Theatre

80s revival in the marketplace

d'Lëtzebuerger Land du 06.12.2019

Doll’s houses, toy cars and a functioning model railway form part of the set of the Théâtre des Capucins’s English-language production of Dealing with Clair by Martin Crimp. Behind this miniature suburbia, steel-and-glass structures rise to the top of the stage area, which is frequently bathed in purple light. If you didn’t know better, you might think you’d walked into a music video shooting for some 80s pop icon. The MTV look isn’t for nothing, though, as director Anne Simon plunges the audience into a world of garish colours and sleek surfaces that barely camouflage the sinister motives lurking beneath. “Greed,” one almost hears Gordon Gekko whispering offstage, “greed is good.”

Martin Crimp’s Dealing with Clair, first staged in 1988, embodies and satirizes Thatcherism during the years of the so-called Lawson boom, when house prices in the UK rose exorbitantly (soon to be followed by the inevitable bust). In the play, a young couple, Mike and Liz, plan to sell their home and move up the property ladder. At first, they want to deal plainly and accept the first offer at their asking price. However, after James, a mysterious buyer with seemingly limitless pockets, steps in, much double-dealing takes place and things go awry. The clearest victim of the unfolding net of intrigues is Clair, the estate agent, who goes missing mid-way through the plot.

Parallels between Crimp’s vision of 1980s Britain and the current situation in Luxembourg appear so obvious that no amount of blue eyeshadow could conceal them. Rather than updating the play with a contemporary setting, Simon has decided to overdo a historicizing approach, presenting not some faithful period piece but a phantasmagoria of 80s references. Nowadays much belittled for its fashion fads, on the stage of the Théâtre des Capucins, the decade is back with a vengeance. Yet, along with the roll-necks and shoulder pads, rampant individualism and an obsession with accumulating wealth are celebrating a comeback, too.

Set and costume designer Clio Van Aerde and makeup artist Joël Seiller are the secret stars of the evening. Elisabet Johannesdottir’s Liz, in particular, gains much from her Thatcherite hairdo and her series of outfits culled straight from the Iron Lady’s wardrobe. Raoul Schlechter’s Mike looks like Miami Vice’s Don Johnson transplanted into a grey Outer London borough, while Whitney Fortmueller’s Clair wears inconspicuous pastel business attire and Jules Werner’s James sports suave albeit mismatched clothes that mark him out as the vulgar big mouth that he is. For about one and half hours, these characters walk around on artificial grass mats and tiny roads, peeking into and lifting the roofs off the miniature villas they are surrounded by. Real estate as playground for the (would-be) rich – the concept may be simple, but it works.

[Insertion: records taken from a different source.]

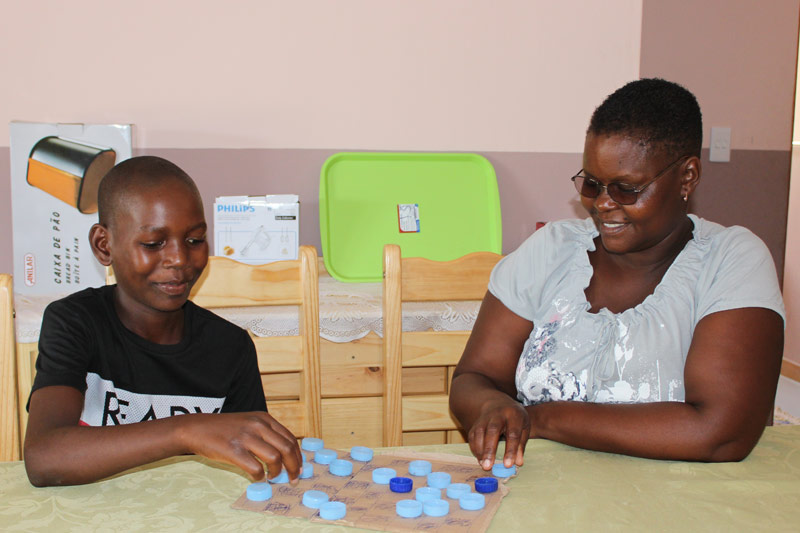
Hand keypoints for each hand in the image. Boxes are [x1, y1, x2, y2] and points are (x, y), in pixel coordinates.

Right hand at [176, 412, 302, 481]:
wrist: (197, 428)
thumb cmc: (225, 428)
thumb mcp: (249, 422)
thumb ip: (267, 434)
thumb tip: (286, 454)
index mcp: (264, 419)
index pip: (290, 438)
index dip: (298, 456)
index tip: (299, 468)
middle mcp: (258, 425)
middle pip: (287, 448)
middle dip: (294, 467)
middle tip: (293, 479)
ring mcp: (246, 437)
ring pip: (275, 458)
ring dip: (277, 472)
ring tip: (272, 477)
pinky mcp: (234, 450)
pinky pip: (255, 468)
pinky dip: (260, 476)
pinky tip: (257, 477)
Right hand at [468, 397, 530, 469]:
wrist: (499, 403)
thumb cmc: (515, 418)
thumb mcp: (524, 427)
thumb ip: (521, 445)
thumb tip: (518, 463)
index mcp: (514, 415)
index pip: (513, 433)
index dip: (511, 450)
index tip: (508, 465)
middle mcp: (498, 414)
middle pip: (493, 430)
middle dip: (490, 449)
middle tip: (488, 466)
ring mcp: (485, 417)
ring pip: (480, 432)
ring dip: (480, 449)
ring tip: (483, 464)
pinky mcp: (476, 422)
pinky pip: (472, 434)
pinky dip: (474, 447)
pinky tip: (479, 458)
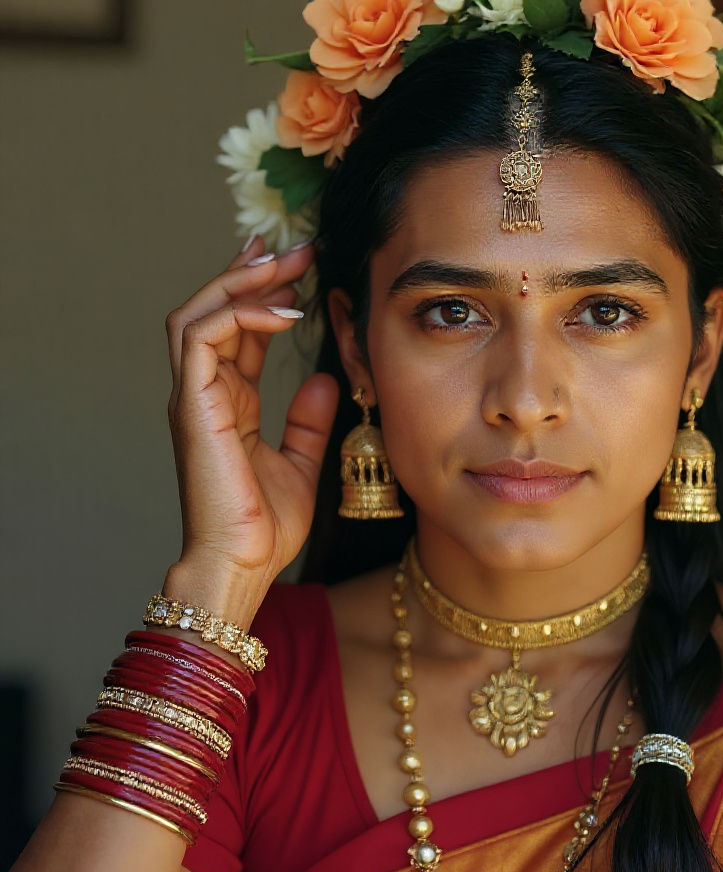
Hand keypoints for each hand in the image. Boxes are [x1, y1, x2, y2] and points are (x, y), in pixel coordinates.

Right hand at [164, 237, 339, 597]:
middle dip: (253, 273)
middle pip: (215, 310)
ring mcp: (193, 397)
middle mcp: (205, 392)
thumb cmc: (264, 526)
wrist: (244, 565)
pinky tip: (283, 312)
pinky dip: (239, 314)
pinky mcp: (192, 405)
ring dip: (241, 281)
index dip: (264, 294)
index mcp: (228, 403)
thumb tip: (324, 381)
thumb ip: (308, 420)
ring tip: (284, 264)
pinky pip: (202, 337)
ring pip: (199, 312)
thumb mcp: (300, 462)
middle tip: (296, 248)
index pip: (237, 331)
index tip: (300, 268)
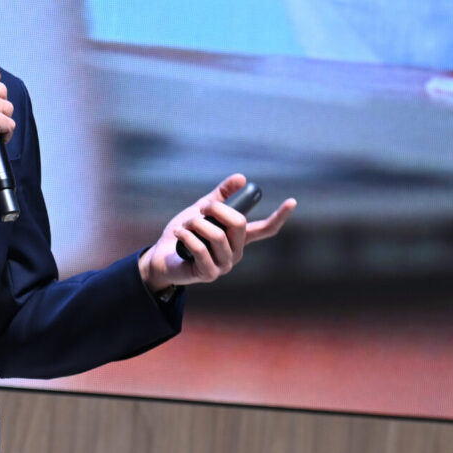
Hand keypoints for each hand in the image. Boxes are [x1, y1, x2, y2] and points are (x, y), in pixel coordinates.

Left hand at [139, 173, 295, 291]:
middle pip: (239, 224)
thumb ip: (220, 196)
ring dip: (195, 224)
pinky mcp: (209, 274)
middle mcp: (236, 252)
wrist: (160, 256)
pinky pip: (201, 249)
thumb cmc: (184, 233)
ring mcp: (224, 265)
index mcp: (239, 237)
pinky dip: (187, 236)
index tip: (292, 201)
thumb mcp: (201, 209)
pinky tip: (179, 233)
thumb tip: (242, 177)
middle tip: (200, 209)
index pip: (265, 229)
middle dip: (216, 210)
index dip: (279, 216)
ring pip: (217, 236)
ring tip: (184, 226)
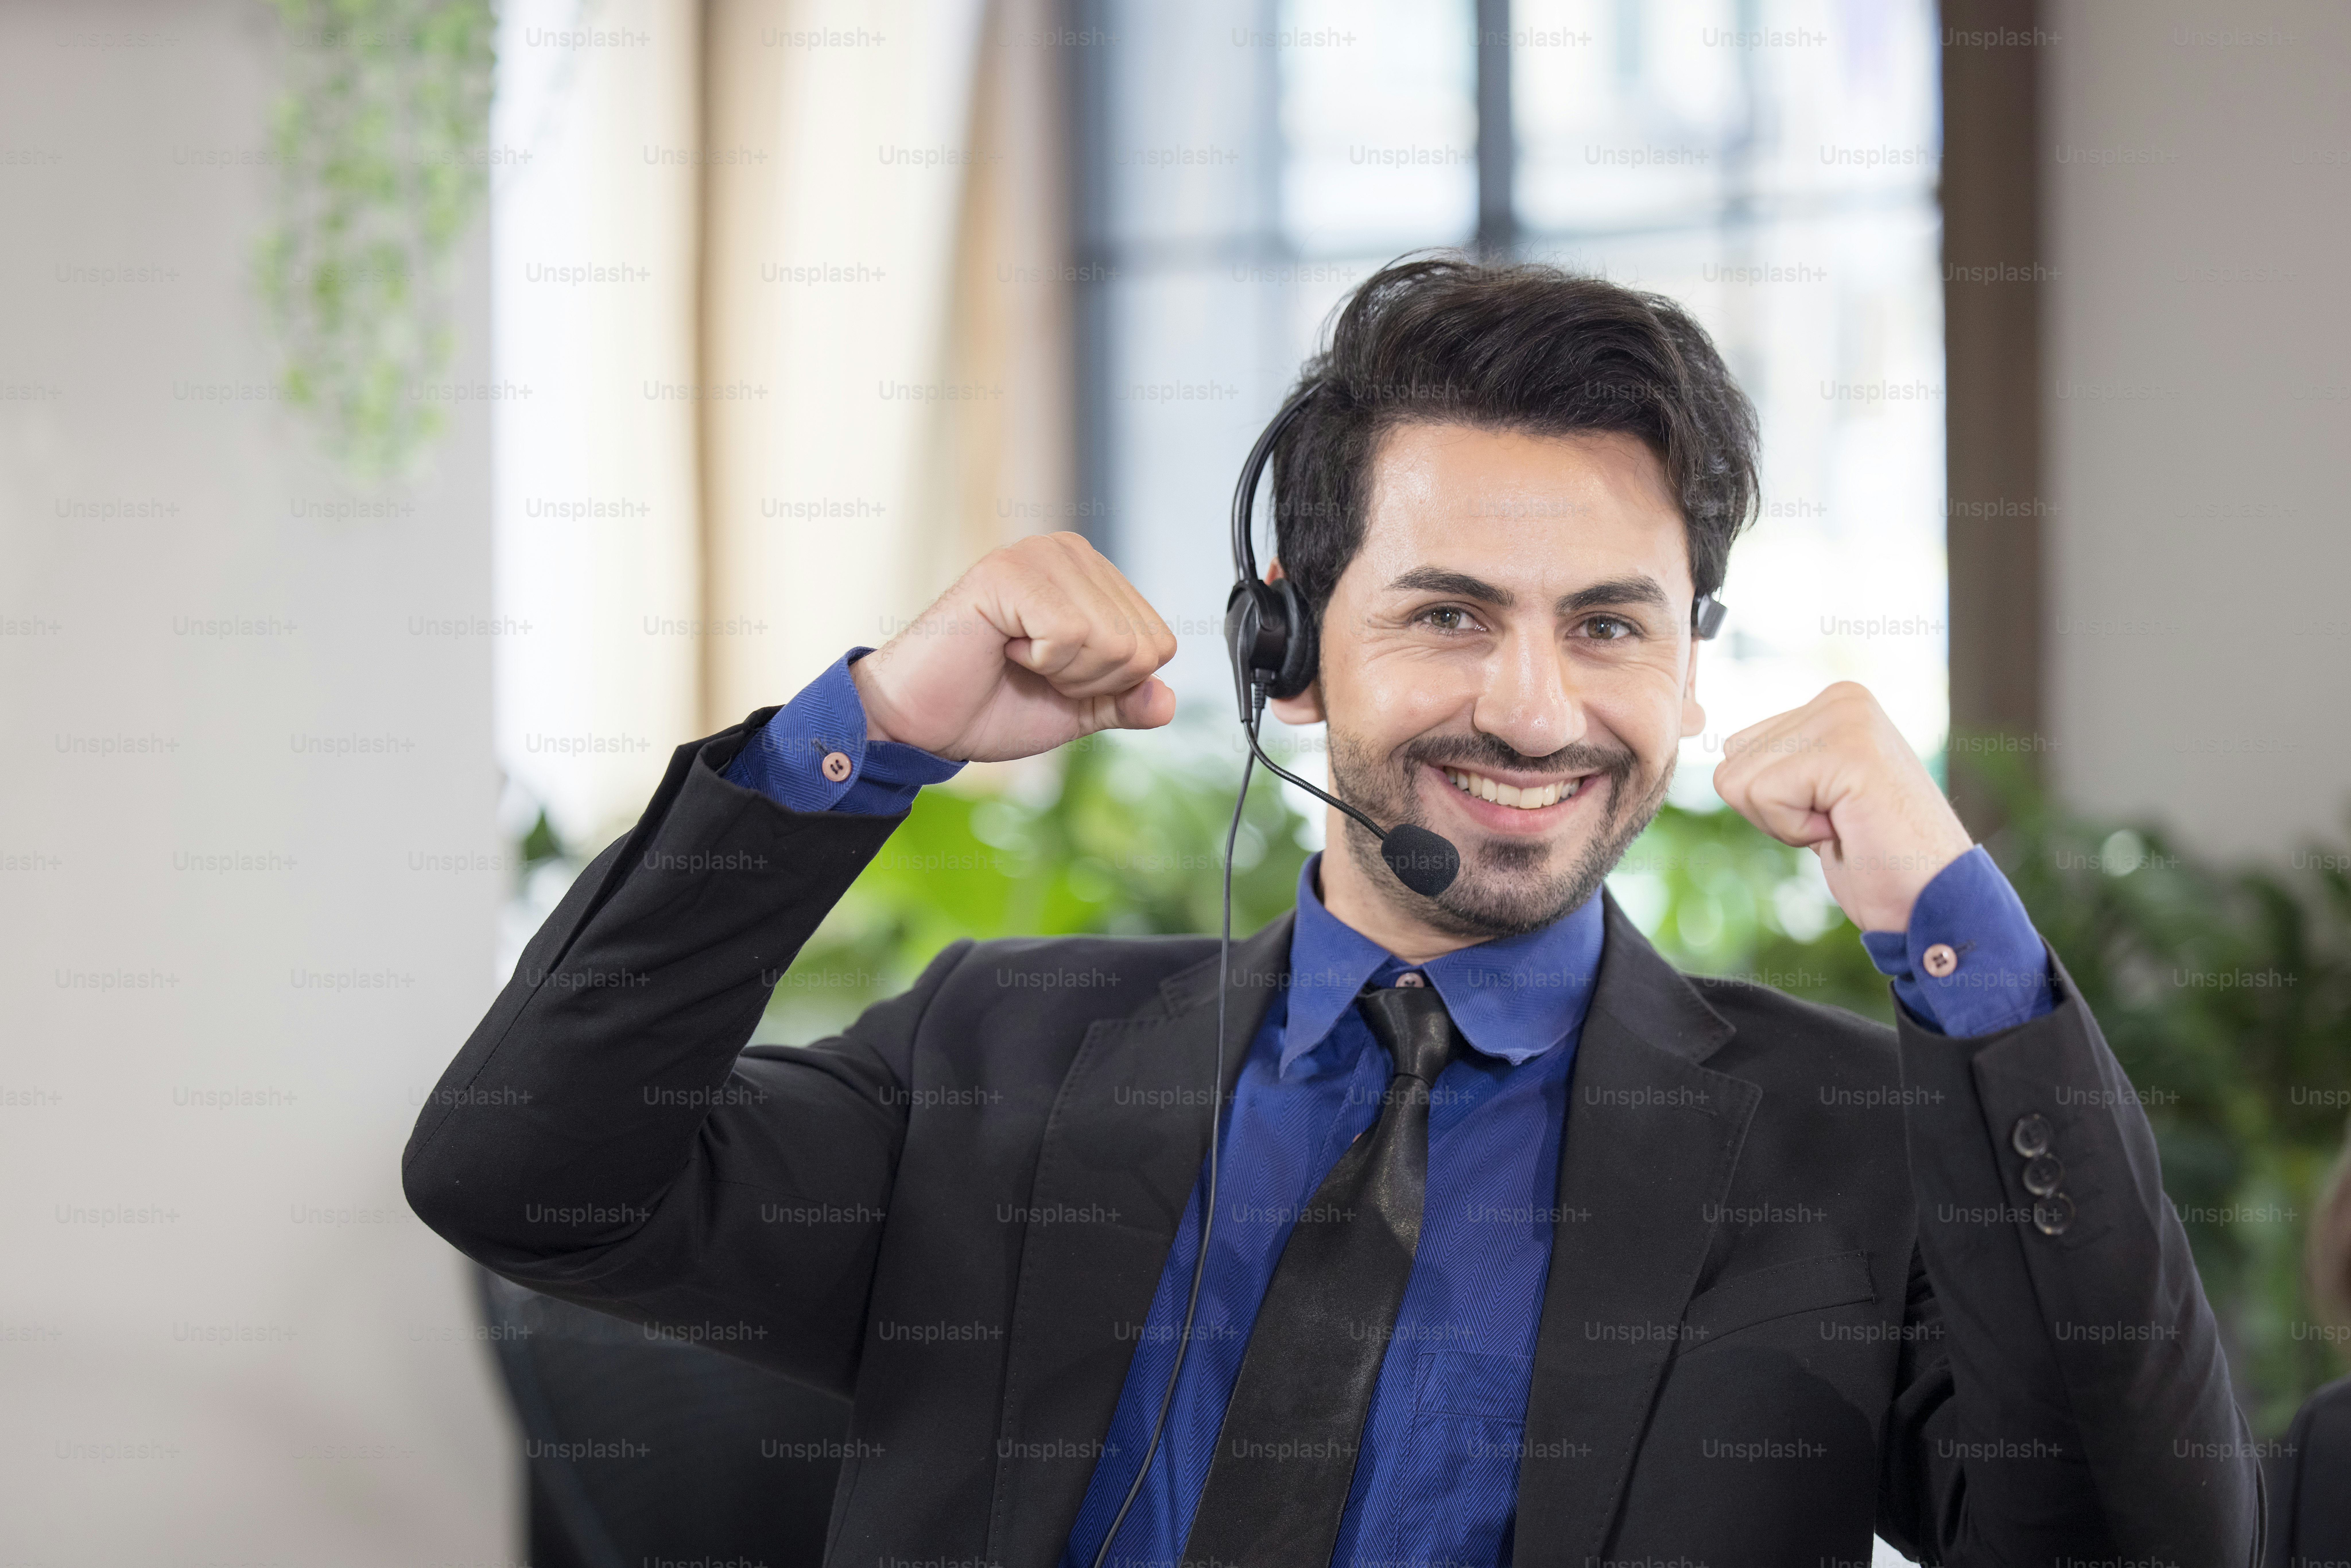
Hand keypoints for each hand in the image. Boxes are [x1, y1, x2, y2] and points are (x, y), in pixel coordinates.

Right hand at [849, 533, 1179, 761]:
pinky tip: (1004, 647)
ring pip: (1112, 641)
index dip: (1114, 683)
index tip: (1058, 676)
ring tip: (1017, 657)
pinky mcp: (1009, 571)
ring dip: (1064, 672)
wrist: (919, 721)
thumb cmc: (989, 705)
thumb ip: (1123, 701)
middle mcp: (1072, 554)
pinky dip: (1040, 660)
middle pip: (1142, 645)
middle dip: (1091, 681)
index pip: (1159, 644)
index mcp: (1094, 579)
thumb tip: (1168, 701)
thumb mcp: (1075, 710)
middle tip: (1034, 670)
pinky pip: (1071, 633)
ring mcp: (1040, 555)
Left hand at [1712, 682, 1973, 932]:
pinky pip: (1764, 795)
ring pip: (1740, 780)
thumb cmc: (1873, 855)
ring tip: (1843, 822)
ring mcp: (1846, 718)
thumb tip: (1722, 752)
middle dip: (1774, 811)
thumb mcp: (1814, 792)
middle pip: (1731, 763)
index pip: (1737, 749)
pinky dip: (1796, 830)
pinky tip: (1845, 827)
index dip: (1771, 801)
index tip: (1828, 812)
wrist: (1929, 898)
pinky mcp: (1847, 750)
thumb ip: (1780, 760)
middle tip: (1837, 822)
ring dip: (1785, 822)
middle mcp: (1841, 698)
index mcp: (1834, 702)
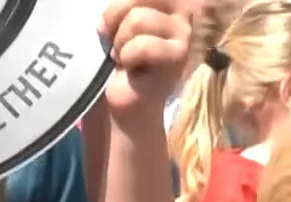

What doesn’t work so well is the Dealing with Clair’s overall structure. The play shows how the middle classes have no qualms about leaving their morals behind when offered more and more money, how the booming property market is concomitant with a downwards sliding scale of social values. Yet, in Anne Simon’s mise en scène, one finds little development and many lacklustre scenes. There is hardly any tension in this production where every major character is dislikeable right from the moment they enter the stage (with the exception of Clair, a mere plaything of the others throughout). The twists and turns are left to secondary characters such as the investigator (Matthew Brown) – present even before Clair has disappeared – and Anna (Hana Sofia Lopes), Mike and Liz’s supposedly Italian nanny.

A major change of set towards the end, involving a darkened stage and a search party rummaging through the auditorium, cannot disguise the fact the performance isn’t going anywhere and has already made its point early on. What follows is an anticlimactic and largely superfluous coda. The lack of vibrancy and flow is exacerbated by a couple of weak performances. The women – icy Johannesdottir, prim Fortmueller and devious Lopes – fare well, and Werner’s Bullingdon-style chauvinism has its moments, yet Schlechter’s constant bumbling buffoonery is a let-down. Both men are outplayed by Brown, who plays several smaller parts. Like the MTV aesthetic it emulates, this version of Dealing with Clair works best in short bursts. There is a plethora of things to see and impressions to take in within five minutes, yet extended over the course of an evening, the show grows stale.

Dealing with Clair, by Martin Crimp, directed by Anne Simon; with Raoul Schlechter, Elisabet Johannesdottir, Whitney Fortmueller, Jules Werner, Hana Sofia Lopes and Matthew Brown. Premiered on November 26. Final performance on December 7, 8pm. Théâtre des Capucins. www.lestheatres.lu.